As you you see, there are roughly three different groups of data with different read/write ratio and caching options:
users + auth
content
posts + messages
MVP is built using MySQL for everything except for relations - using OrientDB for traversals like “friends-of-friends”. Sure, in the far and bright future, the system will be much more sophisticated. Right now, i would just like to build a small but solid foundation, with tools correctly selected for the current needs - first users, first scaling, lean budget, and all other startup niceties.
Any advice is highly appreciated!
Thank you,
Dennis
This is a very open ended question and hard to give a specific answer. It depends a lot on your requirements. But let me try.
Before going into the details…one of our engineer has built a twitter like app (called tweetaspike).
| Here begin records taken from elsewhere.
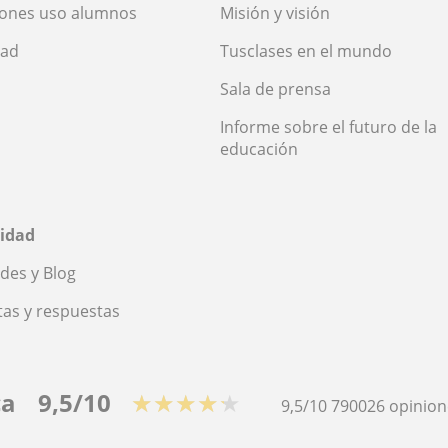
iones uso alumnos
Misión y visión
dad
Tusclases en el mundo
Sala de prensa
Informe sobre el futuro de la
educación
idad
des y Blog
as y respuestas
ca
9,5/10
★★★★★
9,5/10
790026
opinion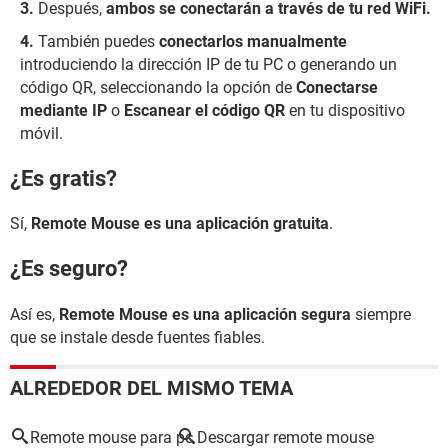
Después,
ambos se conectarán a través de tu red WiFi.
También puedes
conectarlos manualmente
introduciendo la dirección IP de tu PC o generando un
código QR, seleccionando la opción de
Conectarse
mediante IP
o
Escanear el código QR
en tu dispositivo
móvil.
¿Es gratis?
Sí,
Remote Mouse es una aplicación gratuita
.
¿Es seguro?
Así es,
Remote Mouse es una aplicación segura
siempre
que se instale desde fuentes fiables.
ALREDEDOR DEL MISMO TEMA
Remote mouse para pc
Descargar remote mouse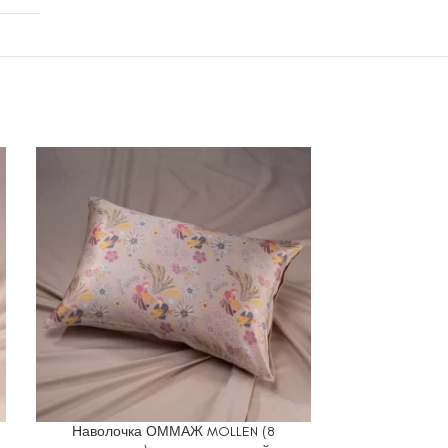
Наволочка ОММАЖ MOLLEN (8
Наволочка 
В КОРЗИНУ
В КОРЗИНУ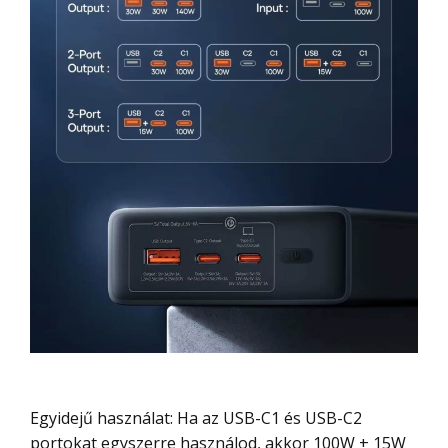
Egyidejű használat: Ha az USB-C1 és USB-C2
portokat egyszerre használod, akkor 100W + 15W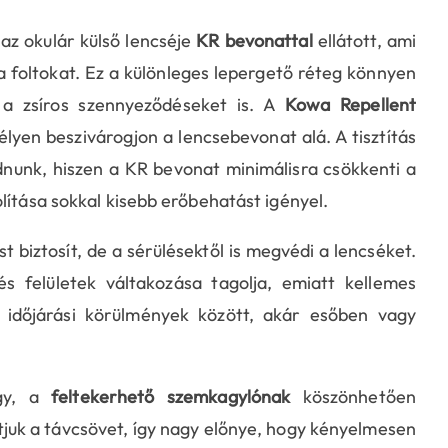
 az okulár külső lencséje
KR bevonattal
ellátott, ami
a foltokat. Ez a különleges lepergető réteg könnyen
g a zsíros szennyeződéseket is. A
Kowa Repellent
yen beszivárogjon a lencsebevonat alá. A tisztítás
nunk, hiszen a KR bevonat minimálisra csökkenti a
lítása sokkal kisebb erőbehatást igényel.
biztosít, de a sérülésektől is megvédi a lencséket.
 felületek váltakozása tagolja, emiatt kellemes
y időjárási körülmények között, akár esőben vagy
agy, a
feltekerhető szemkagylónak
köszönhetően
atjuk a távcsövet, így nagy előnye, hogy kényelmesen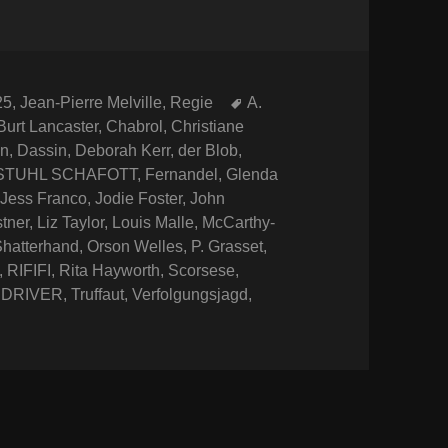
Schlagwörter
25
,
Jean-Pierre Melville
,
Regie
A.
Burt Lancaster
,
Chabrol
,
Christiane
en
,
Dassin
,
Deborah Kerr
,
der Blob
,
STUHL SCHAFOTT
,
Fernandel
,
Glenda
,
Jess Franco
,
Jodie Foster
,
John
tner
,
Liz Taylor
,
Louis Malle
,
McCarthy-
Shatterhand
,
Orson Welles
,
P. Grasset
,
,
RIFIFI
,
Rita Hayworth
,
Scorsese
,
 DRIVER
,
Truffaut
,
Verfolgungsjagd
,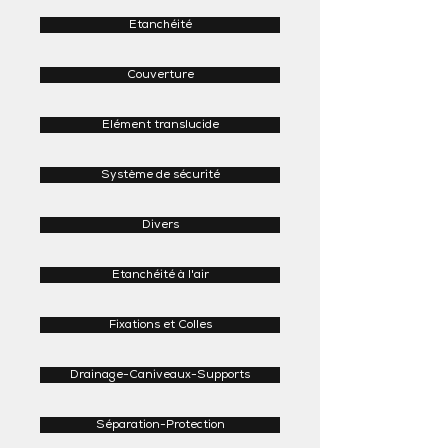
Etanchéité
Couverture
Elément translucide
Système de sécurité
Divers
Etanchéité à l'air
Fixations et Colles
Drainage-Caniveaux-Supports
Séparation-Protection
You should take a look at it to give you a good idea of how you can use Aerospike for social apps. https://github.com/aerospike/tweetaspike
Aerospike is a system which is good at handling both reads and writes with speed @ scale. In terms of features, its a very efficient key-value store with support for secondary indexes and user defined functions to extend the base functionality. Wherever you can model the data in a denormalized (non/less-relational) way as a key-value pair, Aerospike can handle it very well.
Aerospike does not offer functionality like joins, multiple where causes (yet), or graph search which may be needed in some parts of your system. These are the things you should avoid in Aerospike.
Different databases do different kinds of things well. For social graph I would use an actual graph database. For anything that fits a classic RESTful API, basically GET/POST/PUT/DELETE /api/:resrouce/:id kind of work, I would use Aerospike. That would include, in a social network context, retrieving the user object, posts, comments, likes, or any other kind of discrete resource with an ID, range of IDS, many-to-one relationships, etc. Also any kind of metadata for such objects.
Aerospike does key-value operations (both reads and writes) extremely well, and queries of the type I described, too. When it comes to fitting an RDBMS like MySQL into a REST context, developers end up denormalizing their schema till it effectively is a key-value store. If you have a key-value store situation an actual key-value store, such as Aerospike, will handle the same operations at speeds that are usually a hundred times faster, at scale.
You can use AS (or any other kinda Document Store-like DB) for nearly anything with two exceptions:
Graph relations where you want to query for e.g. the friend of a
friend of a friend (that’s what graph DB’s have been created for)
Transactions because AS does not support them (only within 1 record, which is not really what transactions are about - in most cases you want multi-record transactions and AS can’t handle those).
It all boils down to designing a good data schema that takes advantages of AS strengths and avoids its foibles. This process is kinda different to the relational database world because with NoSQL you are fine with de-normalized (duplicate) data or anything else as long as it helps to fulfill your query-needs. When designing a NoSQL-schema, I always favor the perspective of how to query something as fast as possible (reads), before considering how to update it still in real time (create/updates). You’ll end up with having to write to a few places on every change but that allows you for realtime (max 50ms) reads on nearly anything… There are many blog posts and recorded talks on the internet about NoSQL data modeling.